しかし、それはやはり途中で途切れている。もう滴るオイルが全て落ちたのだろう。
真夜は誠也を見失った
「誠也、どこ!? どこへ行ったの!?」
なんてことだろう、誠也の足跡のような道しるべがもうないのだ。
あのまま誠也がどこかの建物に入ったりすれば、身体についたあのオイルで騒ぎがさらに大きくなるだけだろう。そして真夜自身にもオイルがついている。
今ここで自分がどこかの建物へ入ってもオイルの臭いで騒ぎとなる。
真夜まで放火に関わったのではないかと思われるのだ。
そうなると商業施設といったどこかの建物に誠也が入っても危険だが、真夜も同じくそうだ。
しかし、そうなるならば騒ぎになるからと誠也もどこかの建物へ入ることはできないはずだ。誠也は外にいるのではと。
「どうしよう……」
自分は誠也のスマートフォンの番号など知らない。自分がスマホを持っていなかったのだからアドレス交換なんてしていない。だから直接電話をかけるということはできないのだ。
そうなると、こうして姿を見失えばもう探すことは困難となる。
誠也の家がどこかも知らないし、誠也がどこへ行ったかだなんてわからない。
これまでは誠也と会う場所が決まっていたから、誠也とは自然に会うことができたのだ。
これまでのことを思い返すと、ある考えが浮かんだ。
誠也が行きそうな場所に心当たりがあった。
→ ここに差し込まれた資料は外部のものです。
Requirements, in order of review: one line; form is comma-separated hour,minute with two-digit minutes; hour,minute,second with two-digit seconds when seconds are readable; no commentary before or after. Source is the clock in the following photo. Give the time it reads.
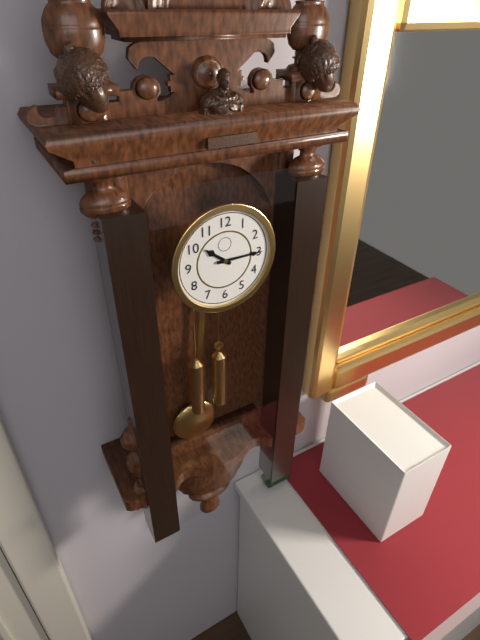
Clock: 10,15
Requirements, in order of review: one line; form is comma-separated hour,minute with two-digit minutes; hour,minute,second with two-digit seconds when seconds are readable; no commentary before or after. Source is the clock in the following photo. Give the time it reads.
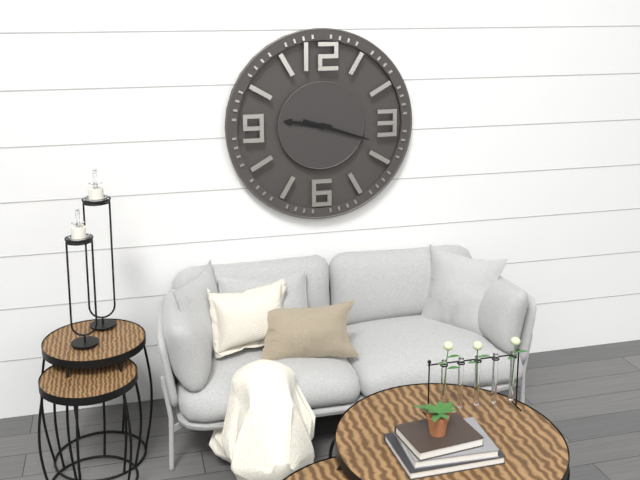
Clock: 9,18
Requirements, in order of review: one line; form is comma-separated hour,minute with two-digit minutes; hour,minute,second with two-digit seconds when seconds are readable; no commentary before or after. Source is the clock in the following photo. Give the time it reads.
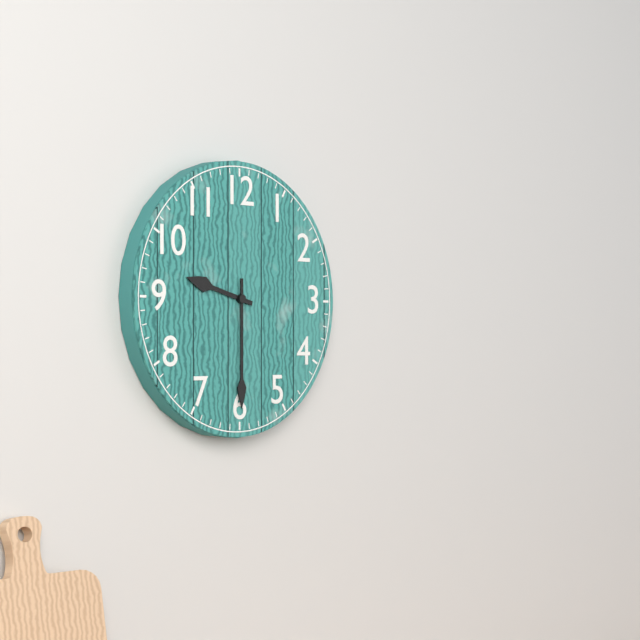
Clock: 9,30
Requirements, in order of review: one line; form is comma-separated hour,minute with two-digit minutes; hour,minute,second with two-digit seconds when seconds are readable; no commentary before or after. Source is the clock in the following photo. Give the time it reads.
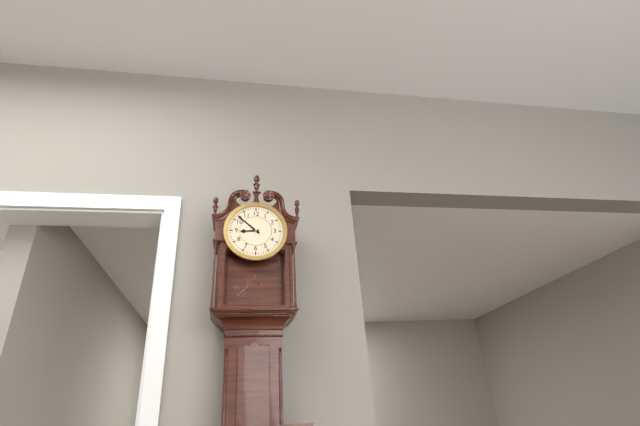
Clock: 8,52
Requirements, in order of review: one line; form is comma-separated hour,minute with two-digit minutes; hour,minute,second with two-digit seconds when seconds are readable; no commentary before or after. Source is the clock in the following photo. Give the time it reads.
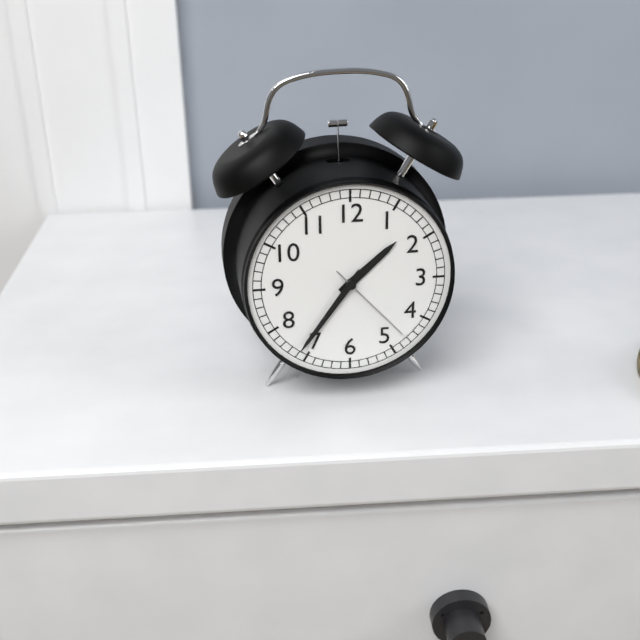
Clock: 1,36,23
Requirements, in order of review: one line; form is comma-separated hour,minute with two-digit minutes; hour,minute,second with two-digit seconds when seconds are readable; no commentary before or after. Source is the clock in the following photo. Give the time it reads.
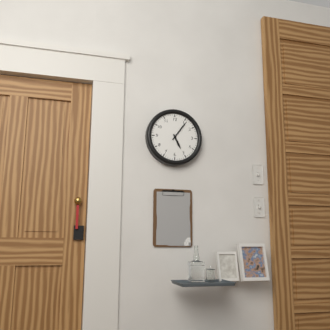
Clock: 5,06
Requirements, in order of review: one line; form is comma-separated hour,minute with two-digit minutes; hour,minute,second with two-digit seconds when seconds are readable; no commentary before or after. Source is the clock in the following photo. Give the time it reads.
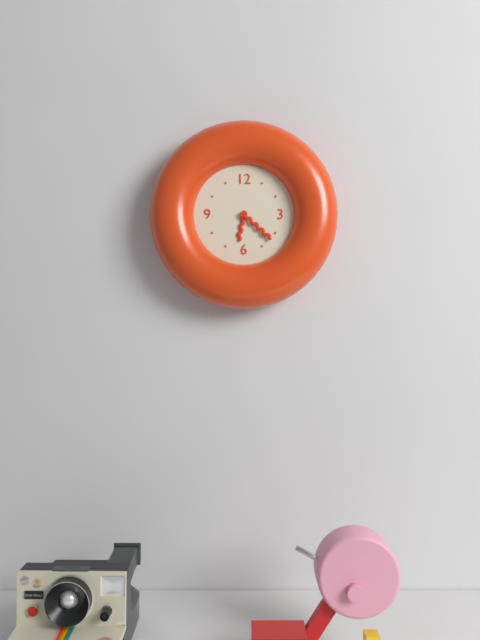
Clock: 6,22
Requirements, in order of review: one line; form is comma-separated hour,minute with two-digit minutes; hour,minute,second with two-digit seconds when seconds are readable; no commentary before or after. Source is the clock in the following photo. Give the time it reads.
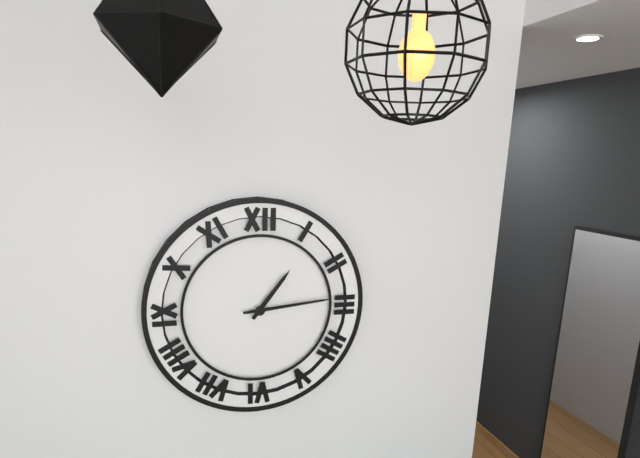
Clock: 1,14
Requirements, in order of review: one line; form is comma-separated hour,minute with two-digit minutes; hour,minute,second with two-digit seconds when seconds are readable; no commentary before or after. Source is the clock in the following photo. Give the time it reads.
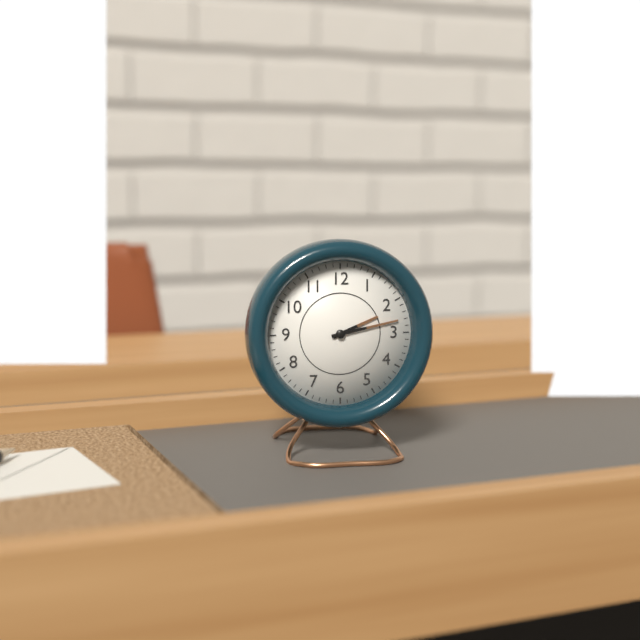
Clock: 2,13
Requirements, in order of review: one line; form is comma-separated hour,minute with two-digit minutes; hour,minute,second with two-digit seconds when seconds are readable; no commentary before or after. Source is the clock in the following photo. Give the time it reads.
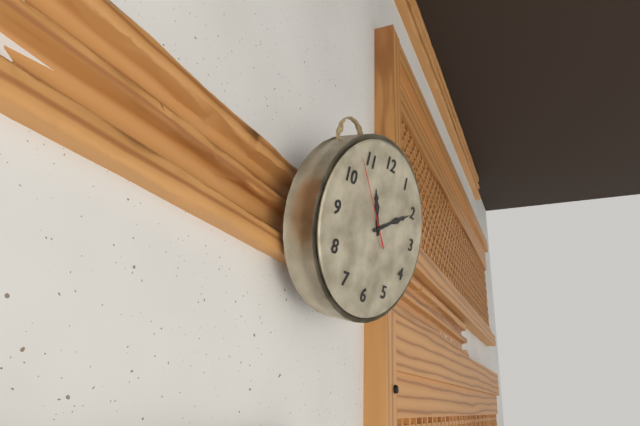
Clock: 11,10,53
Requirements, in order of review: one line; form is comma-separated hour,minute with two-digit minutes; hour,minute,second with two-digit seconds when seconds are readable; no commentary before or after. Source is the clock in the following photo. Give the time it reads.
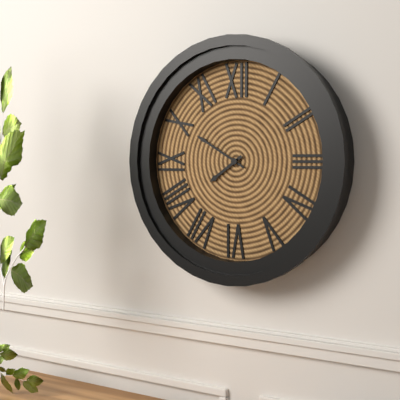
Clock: 7,50
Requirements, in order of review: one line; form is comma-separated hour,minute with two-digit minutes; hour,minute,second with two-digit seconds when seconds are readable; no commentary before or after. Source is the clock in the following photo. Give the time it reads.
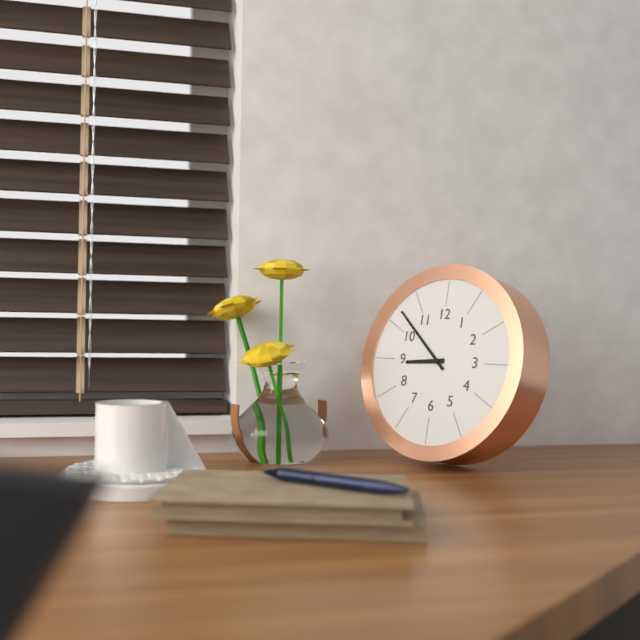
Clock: 8,52
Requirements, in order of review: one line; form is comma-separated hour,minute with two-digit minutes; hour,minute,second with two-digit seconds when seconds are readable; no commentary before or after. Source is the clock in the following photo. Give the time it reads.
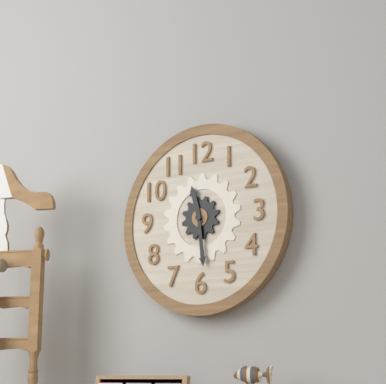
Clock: 11,29
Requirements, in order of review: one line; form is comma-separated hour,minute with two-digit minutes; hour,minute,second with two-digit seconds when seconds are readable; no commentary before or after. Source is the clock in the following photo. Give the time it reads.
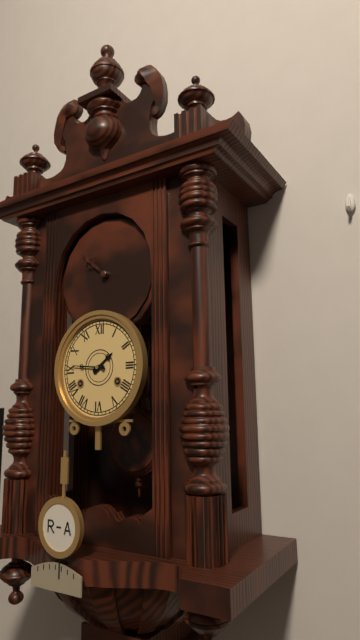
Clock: 1,46
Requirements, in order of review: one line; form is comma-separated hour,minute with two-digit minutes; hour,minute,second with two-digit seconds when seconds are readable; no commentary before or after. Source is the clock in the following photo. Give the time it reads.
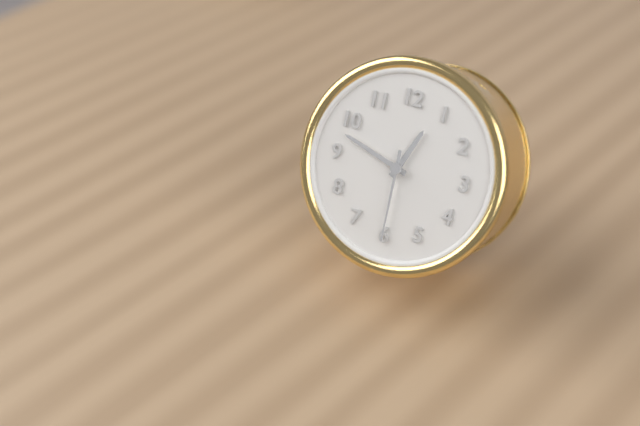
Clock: 12,48,30
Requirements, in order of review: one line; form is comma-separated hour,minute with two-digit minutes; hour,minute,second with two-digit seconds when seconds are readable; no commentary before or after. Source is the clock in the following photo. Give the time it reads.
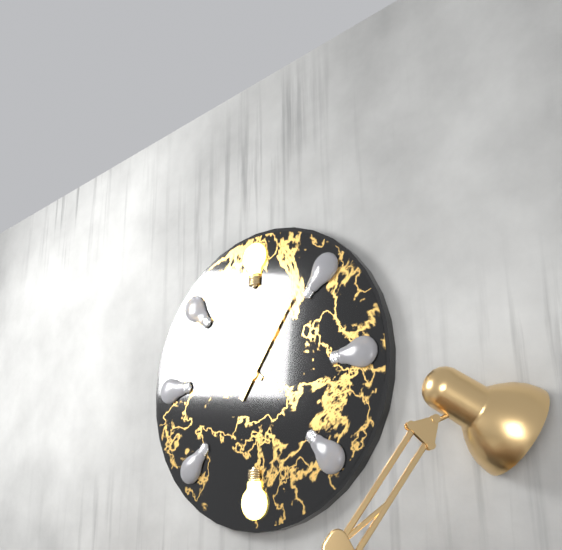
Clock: 10,06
誠也がいつも行きそうな彼のお気に入りの場所。
「まさか……」
真夜は行く方向を決めて、そこへ向かって力いっぱい自転車をこぐ。
誠也の行きそうな場所はあそこかもしれない。
絶対にそこにいるかは確信が持てないが、どうかそこにいてくれ、と強く願った。
今の真夜が行ける場所はそこしかない。
真夜は心に強く祈りながら、その場所へと必死で自転車で町中を駆け抜けた。
そう、あの場所だ。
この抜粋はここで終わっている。